According to the Drug Enforcement Administration (DEA), Guerreros Unidos is currently an important player in the production and trafficking of heroin in the state of Guerrero. Additionally, the group also operates in the states of Morelos and Estado de México, where it is mainly involved in extortion and kidnapping.
Allies and Enemies
The Guerreros Unidos’ main enemy is Los Rojos, who the organization has been fighting for control of drug trafficking routes (a rivalry that may have motivated the Iguala student massacre). The Guerreros Unidos have also fought against the Familia Michoacana and the Knights Templar cartels. The Mexican guerrilla group the Insurgent People’s Revolutionary Army (ERPI) also declared themselves enemies of the Guerreros Unidos following the disappearance of the 43 students.
According to the DEA, Guerreros Unidos is currently working with the Jalisco Cartel New Generation (CJNG), with whom they have partnered with to control drug routes and have access to distribution networks in the United States.
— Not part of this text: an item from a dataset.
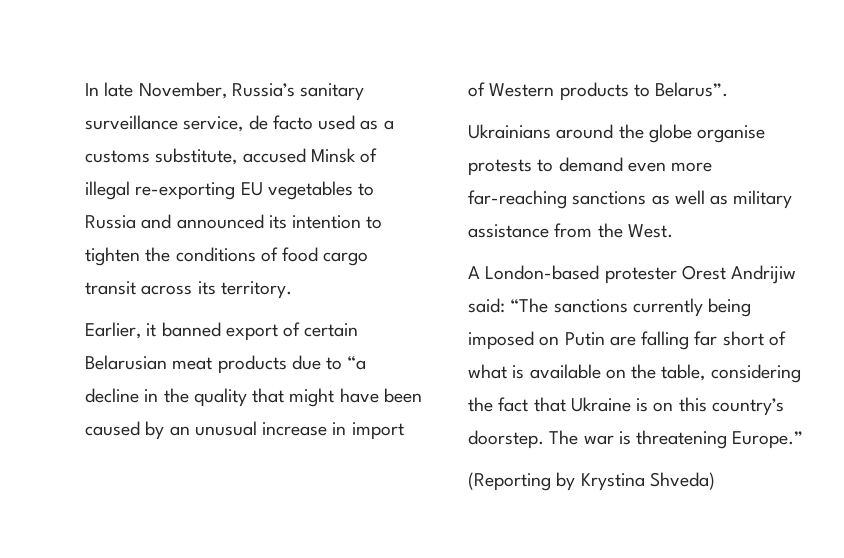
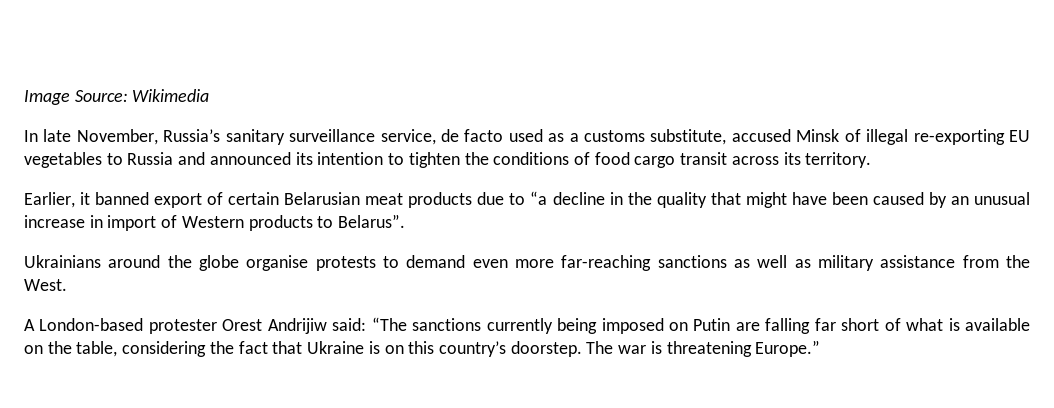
(85, 89) none -> [24,89,210,105] Image Source: Wikimedia //
[468,472,715,491] // (Reporting by Krystina Shveda) -> (821, 348) none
The Guerreros Unidos’ violent tactics and use of kidnapping as a source of revenue have made them a target of both national and state security forces. The group has lost several leaders and dozens of members as a result of security operations.
On the other hand, the attacks against the student protesters in Iguala have revealed the group’s extensive ties to local officials. The capture of an alleged Guerreros Unidos financial chief in October 2014, for example, revealed that the group allegedly spent close to $45,000 a month to pay off local police in the municipality of Iguala alone. These local ties could make it more difficult for Mexican authorities to target the group.